PROVIDED DATA Block Start

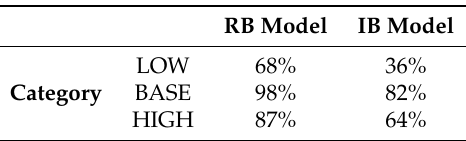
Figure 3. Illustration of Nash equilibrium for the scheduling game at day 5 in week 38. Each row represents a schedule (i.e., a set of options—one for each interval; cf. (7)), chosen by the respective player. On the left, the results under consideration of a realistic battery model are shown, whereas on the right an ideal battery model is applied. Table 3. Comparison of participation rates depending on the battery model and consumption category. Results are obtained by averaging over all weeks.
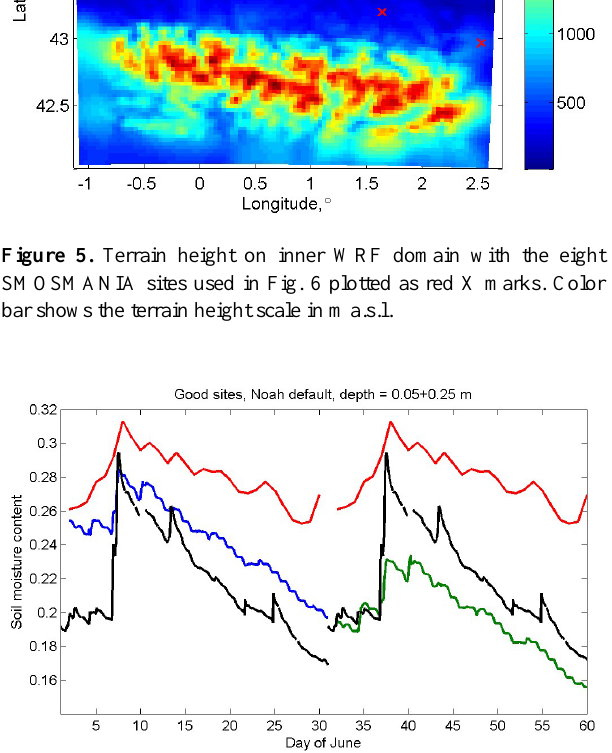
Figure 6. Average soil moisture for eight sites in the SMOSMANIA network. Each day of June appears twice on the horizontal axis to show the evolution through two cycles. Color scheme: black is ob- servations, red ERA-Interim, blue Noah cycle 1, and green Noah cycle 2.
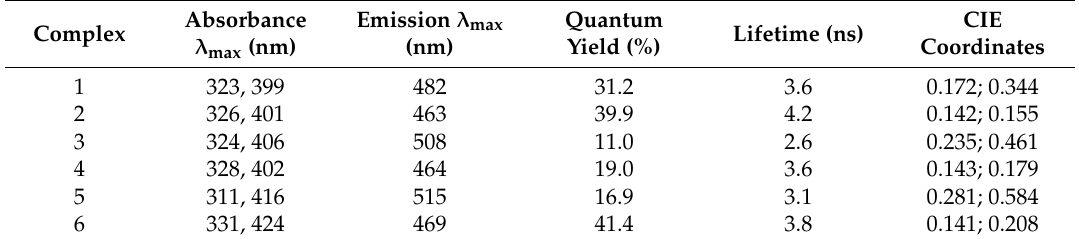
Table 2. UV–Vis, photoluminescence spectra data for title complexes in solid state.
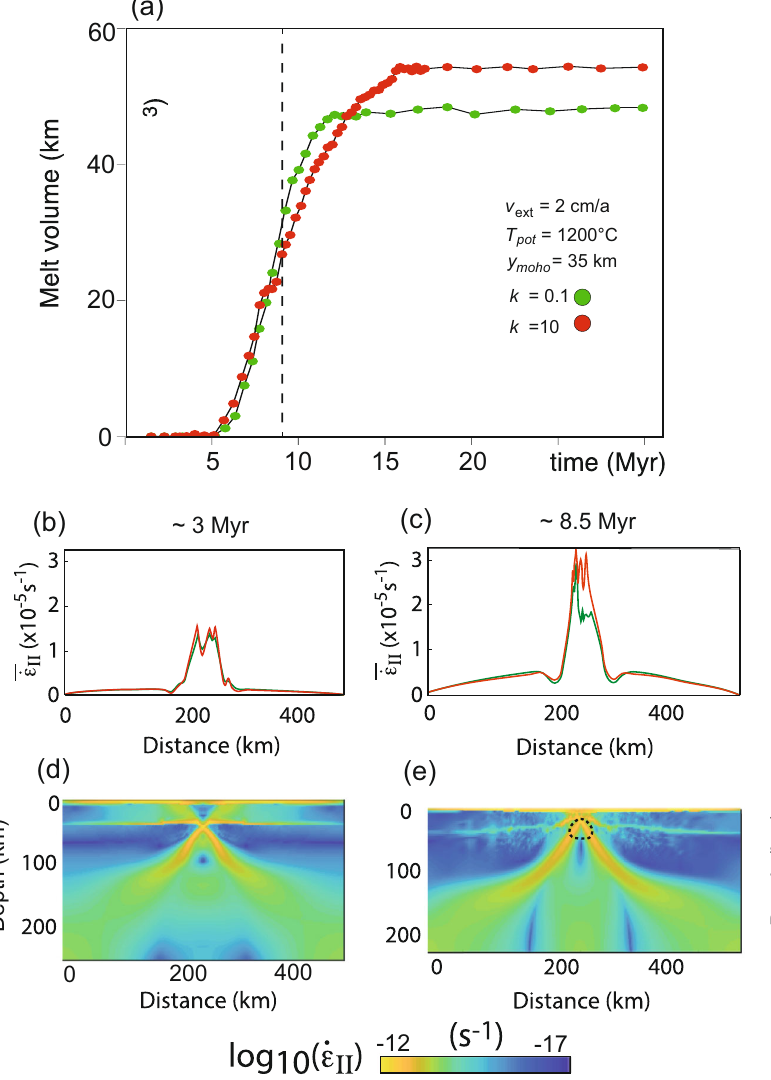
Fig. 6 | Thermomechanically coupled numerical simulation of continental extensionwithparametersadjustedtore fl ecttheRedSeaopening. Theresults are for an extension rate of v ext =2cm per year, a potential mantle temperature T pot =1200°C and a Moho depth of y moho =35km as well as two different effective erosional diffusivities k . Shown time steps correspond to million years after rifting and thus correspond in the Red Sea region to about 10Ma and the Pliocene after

PROVIDED DATA Block End
PROVIDED DATA Block Start

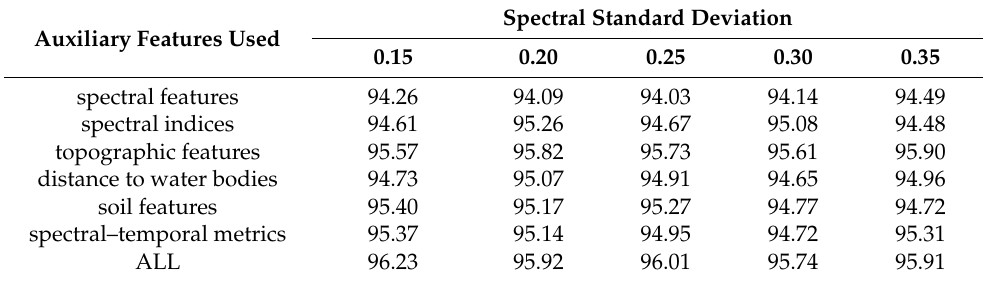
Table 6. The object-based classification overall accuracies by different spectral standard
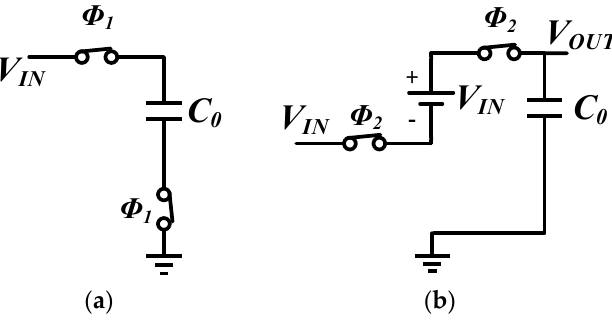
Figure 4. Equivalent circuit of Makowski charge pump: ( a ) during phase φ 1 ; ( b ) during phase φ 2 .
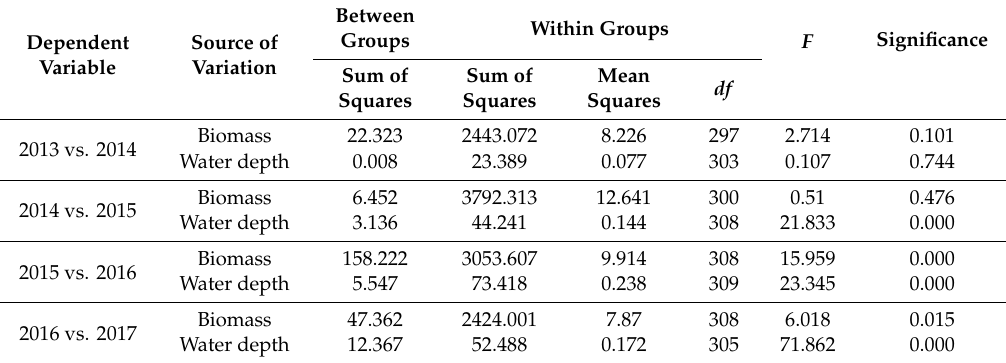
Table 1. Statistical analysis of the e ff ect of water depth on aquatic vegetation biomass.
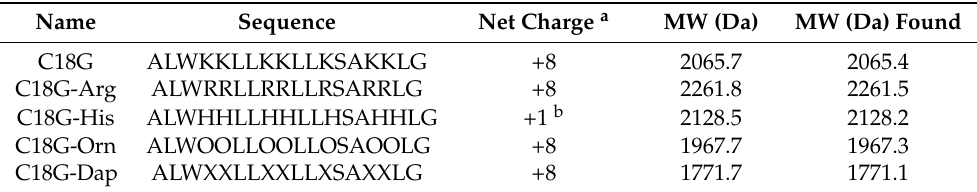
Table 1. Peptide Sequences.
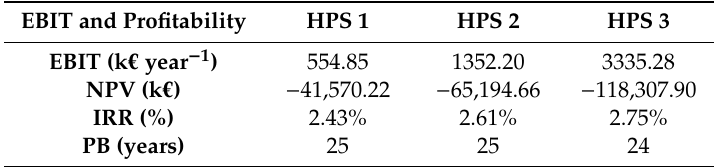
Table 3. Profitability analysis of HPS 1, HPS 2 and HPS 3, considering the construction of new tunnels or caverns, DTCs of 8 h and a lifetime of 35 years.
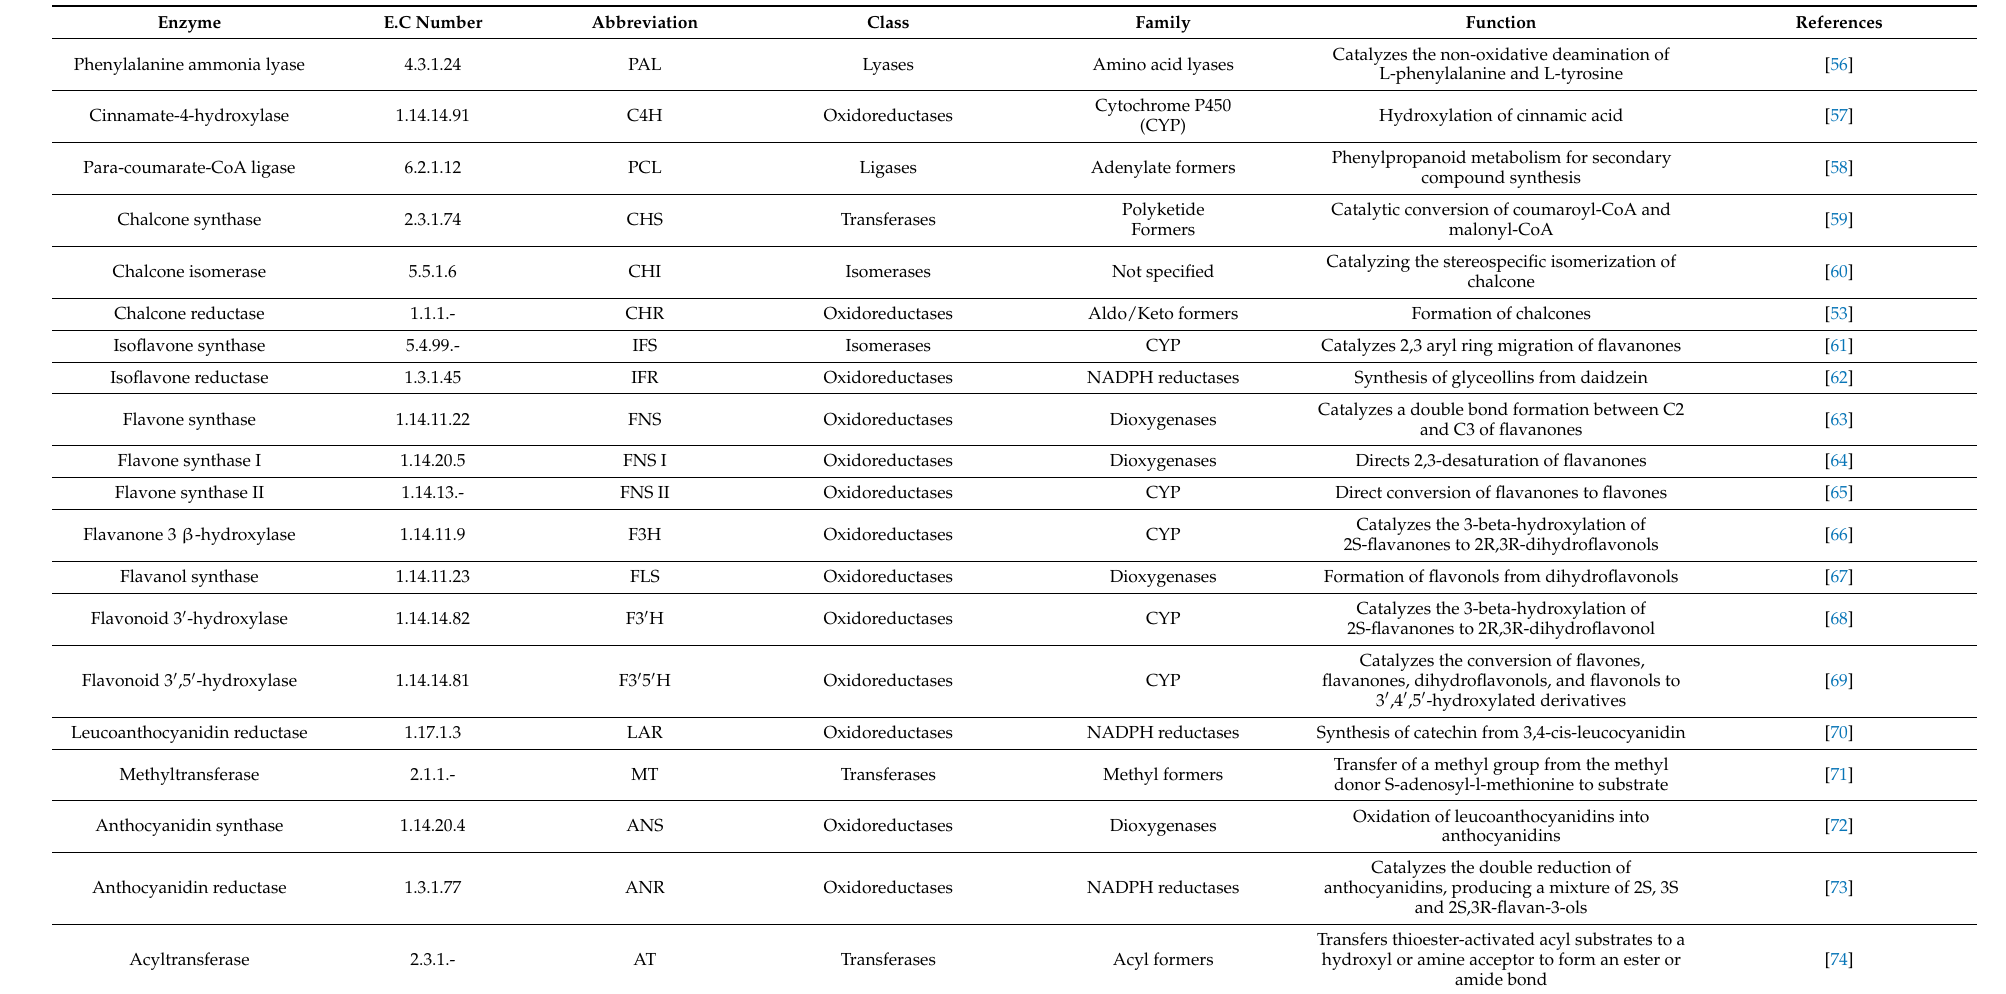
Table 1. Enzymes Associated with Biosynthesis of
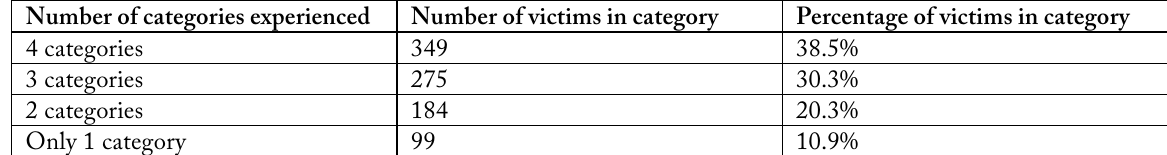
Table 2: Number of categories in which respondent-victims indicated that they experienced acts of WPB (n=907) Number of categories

PROVIDED DATA Block End

* WHAT TO WORK ON *
The response must contain every line from the listing above in which the string "analysis" appears.

* OUTPUT FOR THIS EXERCISE *
Table 1. Statistical analysis of the e ff ect of water depth on aquatic vegetation biomass.
Table 3. Profitability analysis of HPS 1, HPS 2 and HPS 3, considering the construction of new tunnels or caverns, DTCs of 8 h and a lifetime of 35 years.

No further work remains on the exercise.